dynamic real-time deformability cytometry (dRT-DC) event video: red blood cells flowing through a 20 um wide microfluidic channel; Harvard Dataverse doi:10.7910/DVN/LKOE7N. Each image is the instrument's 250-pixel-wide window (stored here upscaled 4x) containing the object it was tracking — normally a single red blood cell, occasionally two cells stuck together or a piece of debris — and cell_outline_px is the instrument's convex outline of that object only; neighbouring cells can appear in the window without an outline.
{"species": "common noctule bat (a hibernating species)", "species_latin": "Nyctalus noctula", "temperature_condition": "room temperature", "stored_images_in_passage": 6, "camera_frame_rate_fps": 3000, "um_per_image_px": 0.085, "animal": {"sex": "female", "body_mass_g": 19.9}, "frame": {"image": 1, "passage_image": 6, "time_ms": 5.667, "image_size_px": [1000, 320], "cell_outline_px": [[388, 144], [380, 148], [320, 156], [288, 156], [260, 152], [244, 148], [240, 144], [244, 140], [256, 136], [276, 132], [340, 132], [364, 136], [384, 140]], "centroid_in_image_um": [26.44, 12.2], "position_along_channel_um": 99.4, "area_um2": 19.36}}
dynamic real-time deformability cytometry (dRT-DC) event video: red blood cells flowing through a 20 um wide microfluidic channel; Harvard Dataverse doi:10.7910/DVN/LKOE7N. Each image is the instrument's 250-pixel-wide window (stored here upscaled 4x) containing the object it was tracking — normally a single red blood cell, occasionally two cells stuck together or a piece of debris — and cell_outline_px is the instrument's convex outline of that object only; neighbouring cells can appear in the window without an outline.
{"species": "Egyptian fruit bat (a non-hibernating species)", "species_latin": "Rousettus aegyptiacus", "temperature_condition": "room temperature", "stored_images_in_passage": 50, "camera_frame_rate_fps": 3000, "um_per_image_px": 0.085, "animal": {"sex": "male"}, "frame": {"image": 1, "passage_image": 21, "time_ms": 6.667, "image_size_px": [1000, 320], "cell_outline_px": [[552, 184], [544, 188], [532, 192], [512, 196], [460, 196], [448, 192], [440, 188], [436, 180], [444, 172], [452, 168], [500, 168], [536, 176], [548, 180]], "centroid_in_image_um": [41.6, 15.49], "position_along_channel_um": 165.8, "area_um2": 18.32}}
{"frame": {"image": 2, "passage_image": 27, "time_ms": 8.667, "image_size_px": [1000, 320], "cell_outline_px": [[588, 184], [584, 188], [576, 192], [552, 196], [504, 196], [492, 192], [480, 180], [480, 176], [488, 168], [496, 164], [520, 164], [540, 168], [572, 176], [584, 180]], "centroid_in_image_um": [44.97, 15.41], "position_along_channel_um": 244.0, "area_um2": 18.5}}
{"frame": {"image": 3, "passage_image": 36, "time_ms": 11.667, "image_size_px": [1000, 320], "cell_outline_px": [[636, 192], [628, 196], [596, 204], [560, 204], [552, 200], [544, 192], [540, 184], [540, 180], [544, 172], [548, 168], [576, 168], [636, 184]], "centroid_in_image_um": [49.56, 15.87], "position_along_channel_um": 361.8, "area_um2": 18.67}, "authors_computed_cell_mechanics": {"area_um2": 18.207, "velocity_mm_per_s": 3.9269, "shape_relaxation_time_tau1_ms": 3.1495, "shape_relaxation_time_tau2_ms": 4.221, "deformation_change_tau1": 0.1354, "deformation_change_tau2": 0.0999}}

#####

■ Short task ■
Give back each line above precisely as it stands.

■ Output for this exercise ■
dynamic real-time deformability cytometry (dRT-DC) event video: red blood cells flowing through a 20 um wide microfluidic channel; Harvard Dataverse doi:10.7910/DVN/LKOE7N. Each image is the instrument's 250-pixel-wide window (stored here upscaled 4x) containing the object it was tracking — normally a single red blood cell, occasionally two cells stuck together or a piece of debris — and cell_outline_px is the instrument's convex outline of that object only; neighbouring cells can appear in the window without an outline.
{"species": "common noctule bat (a hibernating species)", "species_latin": "Nyctalus noctula", "temperature_condition": "room temperature", "stored_images_in_passage": 6, "camera_frame_rate_fps": 3000, "um_per_image_px": 0.085, "animal": {"sex": "female", "body_mass_g": 19.9}, "frame": {"image": 1, "passage_image": 6, "time_ms": 5.667, "image_size_px": [1000, 320], "cell_outline_px": [[388, 144], [380, 148], [320, 156], [288, 156], [260, 152], [244, 148], [240, 144], [244, 140], [256, 136], [276, 132], [340, 132], [364, 136], [384, 140]], "centroid_in_image_um": [26.44, 12.2], "position_along_channel_um": 99.4, "area_um2": 19.36}}
dynamic real-time deformability cytometry (dRT-DC) event video: red blood cells flowing through a 20 um wide microfluidic channel; Harvard Dataverse doi:10.7910/DVN/LKOE7N. Each image is the instrument's 250-pixel-wide window (stored here upscaled 4x) containing the object it was tracking — normally a single red blood cell, occasionally two cells stuck together or a piece of debris — and cell_outline_px is the instrument's convex outline of that object only; neighbouring cells can appear in the window without an outline.
{"species": "Egyptian fruit bat (a non-hibernating species)", "species_latin": "Rousettus aegyptiacus", "temperature_condition": "room temperature", "stored_images_in_passage": 50, "camera_frame_rate_fps": 3000, "um_per_image_px": 0.085, "animal": {"sex": "male"}, "frame": {"image": 1, "passage_image": 21, "time_ms": 6.667, "image_size_px": [1000, 320], "cell_outline_px": [[552, 184], [544, 188], [532, 192], [512, 196], [460, 196], [448, 192], [440, 188], [436, 180], [444, 172], [452, 168], [500, 168], [536, 176], [548, 180]], "centroid_in_image_um": [41.6, 15.49], "position_along_channel_um": 165.8, "area_um2": 18.32}}
{"frame": {"image": 2, "passage_image": 27, "time_ms": 8.667, "image_size_px": [1000, 320], "cell_outline_px": [[588, 184], [584, 188], [576, 192], [552, 196], [504, 196], [492, 192], [480, 180], [480, 176], [488, 168], [496, 164], [520, 164], [540, 168], [572, 176], [584, 180]], "centroid_in_image_um": [44.97, 15.41], "position_along_channel_um": 244.0, "area_um2": 18.5}}
{"frame": {"image": 3, "passage_image": 36, "time_ms": 11.667, "image_size_px": [1000, 320], "cell_outline_px": [[636, 192], [628, 196], [596, 204], [560, 204], [552, 200], [544, 192], [540, 184], [540, 180], [544, 172], [548, 168], [576, 168], [636, 184]], "centroid_in_image_um": [49.56, 15.87], "position_along_channel_um": 361.8, "area_um2": 18.67}, "authors_computed_cell_mechanics": {"area_um2": 18.207, "velocity_mm_per_s": 3.9269, "shape_relaxation_time_tau1_ms": 3.1495, "shape_relaxation_time_tau2_ms": 4.221, "deformation_change_tau1": 0.1354, "deformation_change_tau2": 0.0999}}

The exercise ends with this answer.